After we rounded the corner and began to make our way up a large hill in the downpour I began to hear something else other than the rainfall. “Thunka, Thunka, Thunka” went my right tire. My body which had been keeping alert but calm during the storm immediately tripled in tension. My brain began to panic. I began to call out to God, “No, not a flat tire. Not here, not now. Oh, God help.” I kept driving as my mind raced for solutions. We were on a crowded, flooding road with lightning striking all around. I decided to keep driving as long as the car would let me. I was secretly hoping the noise would just vanish. As if whatever was offending my tire would just fall away. No such luck. We creeped up the hill some more. “Thunka, thunka, thunka.”

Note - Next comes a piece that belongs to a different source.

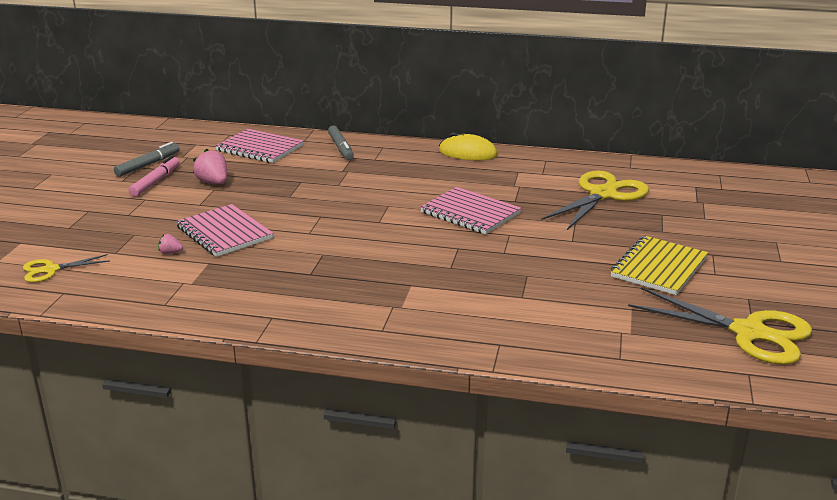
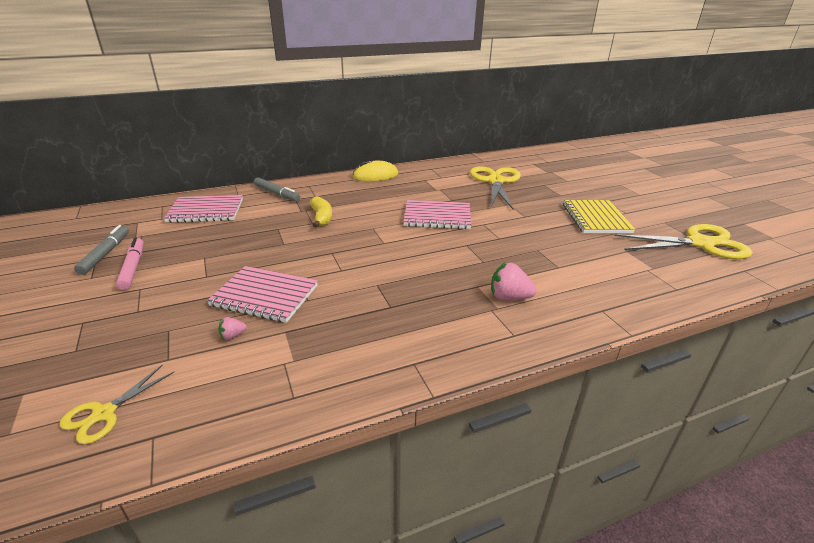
camera: 35 degrees left, 5 degrees up
pink strawberry [193,149,227,184] -> pink strawberry moved to [491,263,537,300]
none -> yellow banana [310,196,332,228]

I began to panic a little more now, alternating between muttering cuss words and prayers. I threw my phone back to my daughter and commanded her to call her dad. Looking back now, I don’t know what he was really going to do, but it seemed the best idea I had at the time. Finally we got to the top of the hill and I pulled under a gas station shelter. The rain and lightning had slowed a little, which I was very grateful for. After examining the tires I was amazed to find them all intact. I kicked them for a while and climbed back into the car. “Did you get your dad?” I asked my daughter. “No, I can’t get the phone to work” she answered. (A note about our kids. For years we forbade them from playing with our cell phones and limited their technology strictly. Now as they are approaching the end of elementary school, we realize they NEED to know how to use these tools and are now scrambling a bit for them to catch up). Worried and frustrated that she still can’t figure out my phone I turned back and sternly commanded again, ” You must figure out how to work a cell phone. Unlock it and CALL YOUR DAD.”

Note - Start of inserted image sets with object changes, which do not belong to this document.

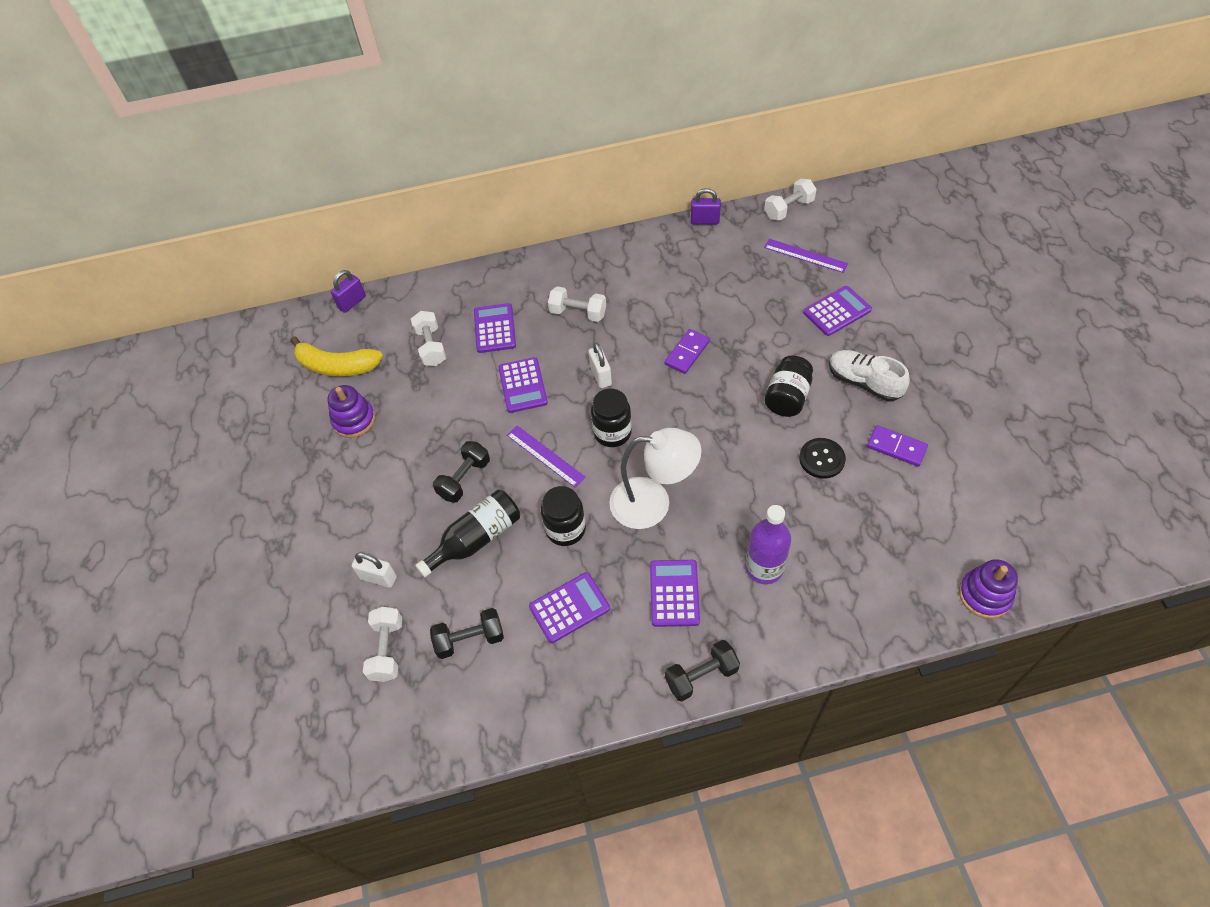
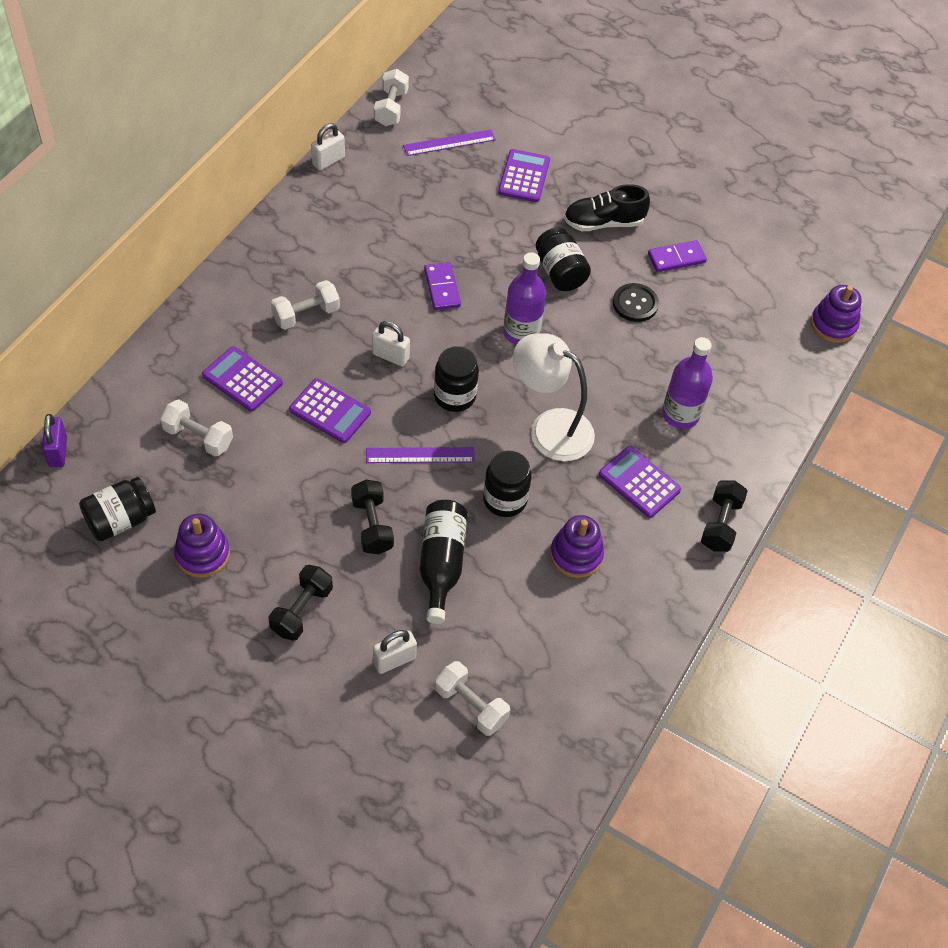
camera: 55 degrees left, 0 degrees up
yellow banana [290,336,383,377] -> black jar [79,477,156,541]
black dumbbell [430,608,504,659] -> black dumbbell moved to [268,565,333,641]
purple calculator [529,572,610,643] -> purple stacking toy [550,515,604,578]
white lamp [609,428,702,529] -> white lamp turned 105 degrees counterclockwise [513,333,595,461]
purple padlock [691,188,721,225] -> white padlock [311,123,345,170]
white shoe [829,350,910,402] -> black shoe [564,184,650,231]
none -> purple bottle [503,252,546,345]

Again, I don’t really know why it was so important for me to call him. At the time I could vaguely recognize how irrational I was being and how sadly ironic it was that I was snapping at my daughter after writing a devotional about using our words to bless and not curse earlier in the day. But my fear and panic kept driving me. Out of lack of any other good ideas I cranked up the car and finished driving the last mile or so to our house. I had barely got in the garage good before I met my husband with a half panicked, “Something’s wrong with the car! We’ve been trying to call you. Why haven’t you answered?”
He looked at me with his typical unruffled expression and said, “Why don’t you just get out of the car and come inside. We’ll deal with this after the rain stops.” It actually took a minute for him to convince me that he didn’t have to listen to the weird noise the car was making that very minute. That we would figure things out before my 5:30 am shift at our local coffee shop. Some time later my husband did in fact check out the car and discovered a bolt located in the middle of my front right tire surface. If only I could have stayed as centered as that bolt was in my tire.

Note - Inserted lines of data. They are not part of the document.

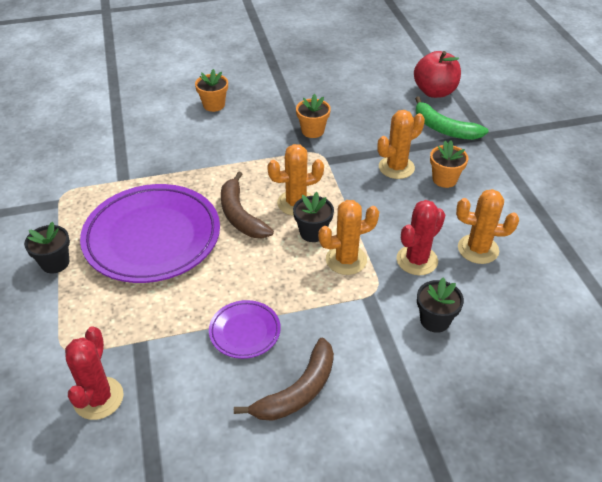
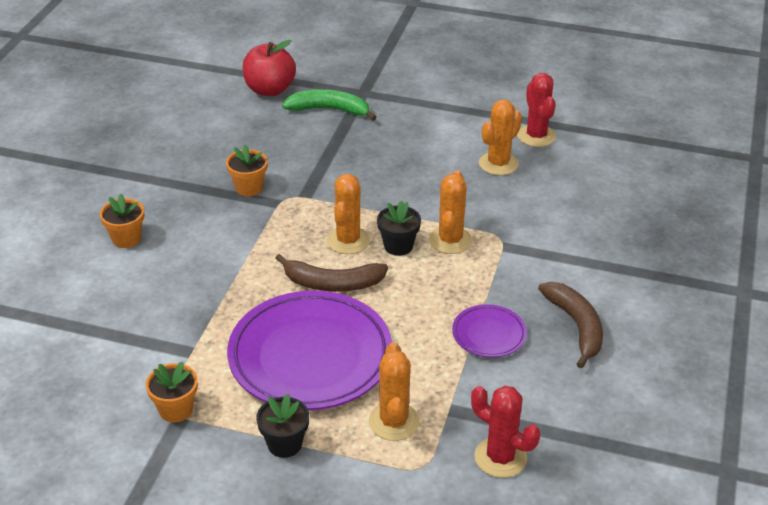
camera: 60 degrees left, 5 degrees down
orange cactus [378,110,425,179] -> orange cactus moved to [368,343,420,441]
red cactus [397,200,445,275] -> red cactus moved to [517,73,556,147]
green banana [415,97,489,140] -> green banana turned 150 degrees counterclockwise [282,89,377,121]
black flower pot [417,277,464,333] -> none
orange flower pot [430,140,468,188] -> orange flower pot moved to [146,361,198,423]

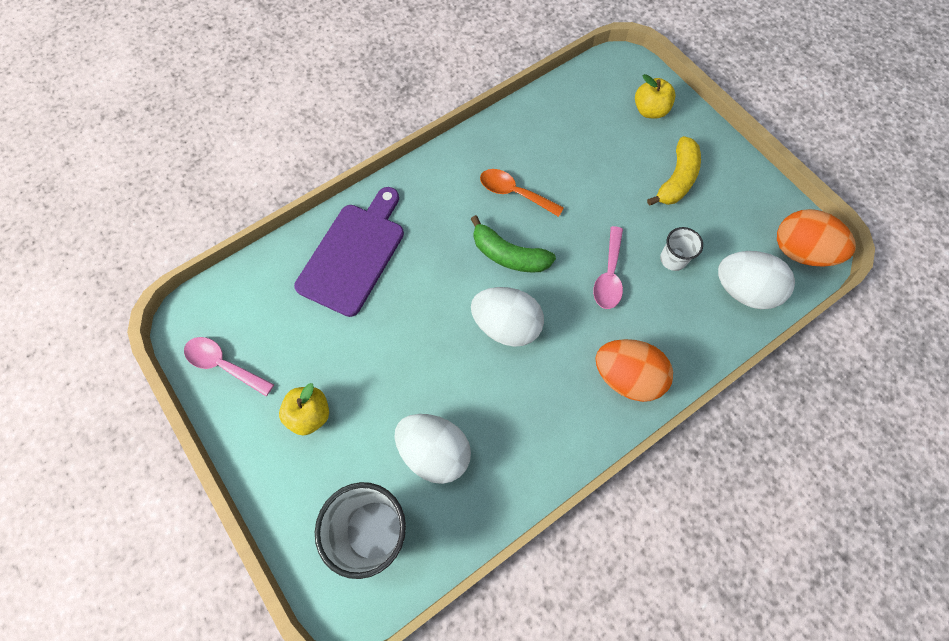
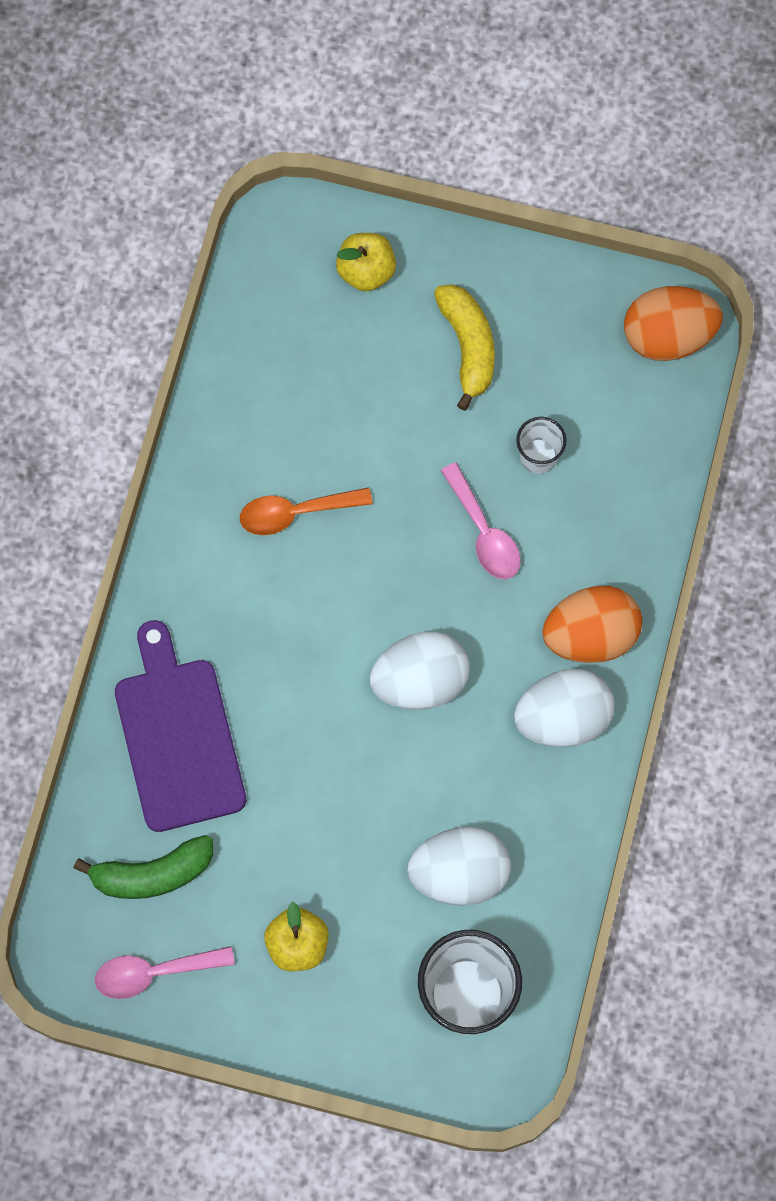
camera: 40 degrees left, 5 degrees up
green banana [471,215,556,273] -> green banana moved to [74,835,213,899]
white egg [718,251,795,309] -> white egg moved to [514,669,615,747]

I don’t know what bothers me more, needing to call my husband to swoop in at the first sign of car trouble or my panicked snapping at my family. I am painfully aware that my daughter was watching me deal with this scenario. I could have taught her how to keep calm in a storm and work your way through. But instead I demonstrated fear and its companion irritability. In the whole fight, flight, freeze phenomena my tendency is to freeze. If I can’t freeze, then I guess I just panic. There’s got to be a better way.
Anyone else got tips for dealing with a crisis? Better tools than muttering and frantic phone calls? I usually try to breathe my way through it, but tonight the fear of a flat tire took the air right out of me.